LONG BEACH, California : Anduril Industries, the defense technology firm founded by Silicon Valley entrepreneur Palmer Luckey, has announced plans to invest $1 billion in a sprawling new manufacturing and engineering campus in Long Beach, a move that signals a dramatic expansion of the company’s ambitions and a direct challenge to America’s traditional defense giants.
The project, one of the largest private defense manufacturing investments in Southern California in decades, will transform a former Boeing aerospace facility into what Anduril describes as a next-generation production hub for autonomous and AI-driven weapons systems. Company executives say the site will anchor Anduril’s transition from a fast-growing defense startup into a full-scale industrial manufacturer capable of producing advanced systems at speed and scale.
Reviving a Historic Aerospace Hub
The new campus will occupy approximately 1.2 million square feet near Long Beach Airport, a site once used to assemble the C-17 Globemaster III military transport aircraft. By reclaiming the long-idle facility, Anduril is positioning itself within a region historically central to U.S. aerospace and defense manufacturing, particularly during the Cold War.
The company expects the investment to generate thousands of high-skilled jobs over the coming years, including engineers, software developers, machinists, and production specialists. Local officials have welcomed the announcement as a major economic boost, restoring advanced manufacturing to a city that has steadily lost aerospace employment over the past two decades.
Anduril leadership has framed the expansion as part of a broader effort to rebuild America’s industrial defense base, which they argue has atrophied due to outsourcing, consolidation among major contractors, and slow Pentagon procurement processes.
A Shift Toward Mass Production
Founded in 2017, Anduril has built its reputation on rapid prototyping and software-centric defense systems, often developed with private venture capital rather than traditional Pentagon funding. The Long Beach campus marks a strategic shift: a commitment to large-scale, in-house manufacturing of hardware designed for sustained production, not limited deployment.
Company officials say the facility will integrate design, testing, and manufacturing under one roof, enabling faster iteration and deployment than the fragmented supply chains used by legacy defense contractors. This vertically integrated approach is intended to shorten development cycles and reduce costs for the U.S. military and allied nations.
Autonomous Warfare at the Core
The Long Beach site will focus on producing a wide range of autonomous and semi-autonomous systems tailored for modern warfare, where speed, data processing, and uncrewed platforms are increasingly decisive.
Among the systems expected to be developed and manufactured are autonomous fighter aircraft for the U.S. Air Force’s Collaborative Combat Aircraft (CCA) program, designed to operate alongside human pilots as robotic wingmen. The facility will also support production of large autonomous underwater vehicles (AUVs) used for maritime surveillance, reconnaissance, and data collection without onboard crews.

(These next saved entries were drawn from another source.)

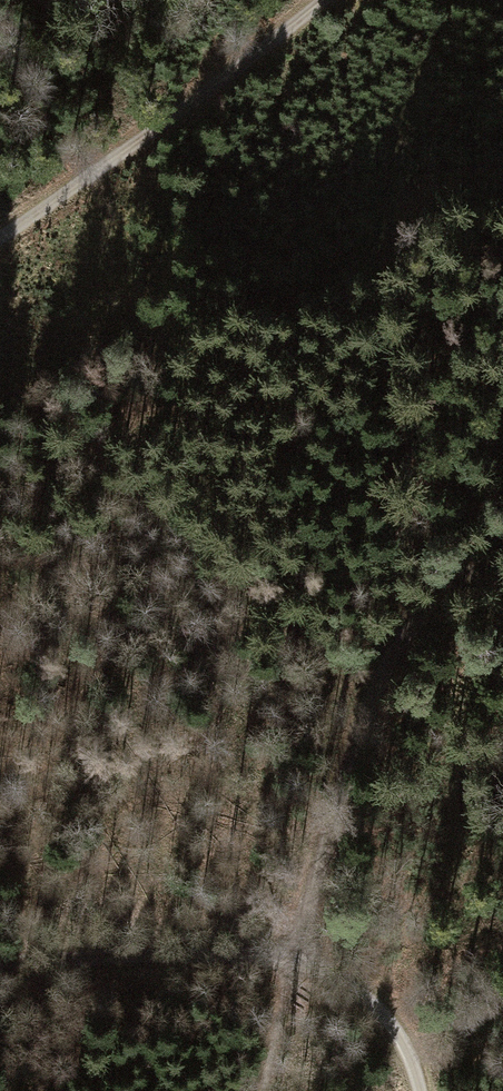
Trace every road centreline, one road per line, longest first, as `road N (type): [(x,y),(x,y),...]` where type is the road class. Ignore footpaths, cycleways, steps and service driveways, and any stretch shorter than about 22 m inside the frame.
road 1 (track): [(386,659),(395,520),(381,310),(386,211),(411,99),(455,0)]
road 2 (track): [(502,538),(421,614),(373,683),(292,960)]
road 3 (track): [(0,237),(319,0)]
road 4 (track): [(0,962),(292,960)]
road 5 (track): [(292,960),(330,971),(380,1011),(405,1046),(421,1090)]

In addition, Anduril plans to expand manufacturing of its Roadrunner system, a reusable vertical-takeoff interceptor designed to counter drones and cruise missiles, as well as a family of loitering munitions and defensive missile systems. All platforms are built around Anduril’s proprietary artificial-intelligence software, enabling autonomous navigation, target identification, and mission coordination.

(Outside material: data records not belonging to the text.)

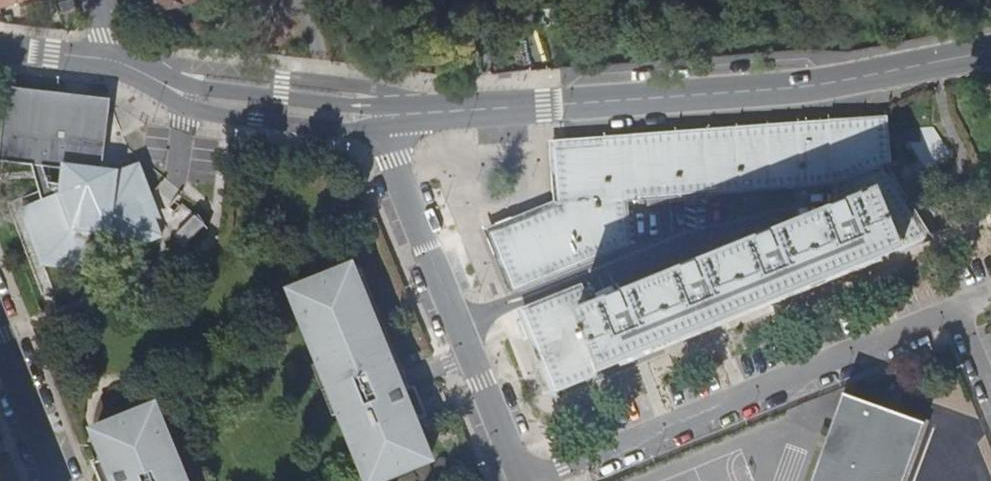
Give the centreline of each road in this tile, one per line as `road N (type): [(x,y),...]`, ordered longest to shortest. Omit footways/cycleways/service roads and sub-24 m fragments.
road 1 (residential): [(990,53),(848,81),(429,114)]
road 2 (residential): [(540,480),(955,306),(990,400)]
road 3 (residential): [(389,123),(393,162),(522,480)]
road 4 (residential): [(150,76),(186,107),(215,116),(350,129),(389,123)]
road 5 (residential): [(389,107),(222,92),(150,76)]
road 6 (residential): [(58,480),(0,334)]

Palmer Luckey and a New Defense Model
Anduril was co-founded by Palmer Luckey, best known for creating Oculus VR and selling it to Facebook (now Meta) for $2 billion in 2014. After his departure from Meta, Luckey pivoted toward defense technology, arguing that Silicon Valley must play a central role in national security.

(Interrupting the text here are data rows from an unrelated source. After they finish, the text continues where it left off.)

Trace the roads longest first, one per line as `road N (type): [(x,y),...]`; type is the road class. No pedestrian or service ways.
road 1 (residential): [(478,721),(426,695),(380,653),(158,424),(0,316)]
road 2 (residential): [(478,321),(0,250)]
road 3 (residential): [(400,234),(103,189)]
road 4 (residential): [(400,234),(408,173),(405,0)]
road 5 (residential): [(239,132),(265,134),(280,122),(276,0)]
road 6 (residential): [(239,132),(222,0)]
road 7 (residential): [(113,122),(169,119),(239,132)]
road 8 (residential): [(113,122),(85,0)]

Luckey is a prominent donor to former President Donald Trump and other Republican political causes, and has been outspoken about the need to rapidly modernize the U.S. military in response to China’s expanding technological and industrial capabilities. While Anduril positions itself as politically independent, Luckey’s views have helped shape the company’s aggressive approach to defense innovation and production.
Unlike traditional contractors that rely on long-term, cost-plus government contracts, Anduril uses venture capital funding to develop systems ahead of formal Pentagon demand. With a valuation exceeding $12 billion, the company has been able to self-fund major programs, betting that the military will later adopt systems that are already tested, scalable, and production-ready.
Challenging the Defense Establishment
The scale of the Long Beach investment underscores Anduril’s intent to compete directly with established defense primes such as Lockheed Martin, Northrop Grumman, and Boeing. By combining software-driven design with large-scale manufacturing, the company is attempting to redefine how weapons systems are built and delivered.
Defense analysts say the move reflects a broader shift within the Pentagon, which has increasingly emphasized rapid production, autonomy, and industrial resilience amid concerns about high-intensity conflicts and supply-chain vulnerabilities.
For Anduril, the project represents more than expansion. It is a statement of intent that the future of U.S. defense manufacturing—long dominated by legacy contractors—may be entering a new era defined by speed, software, and a revitalized American industrial base.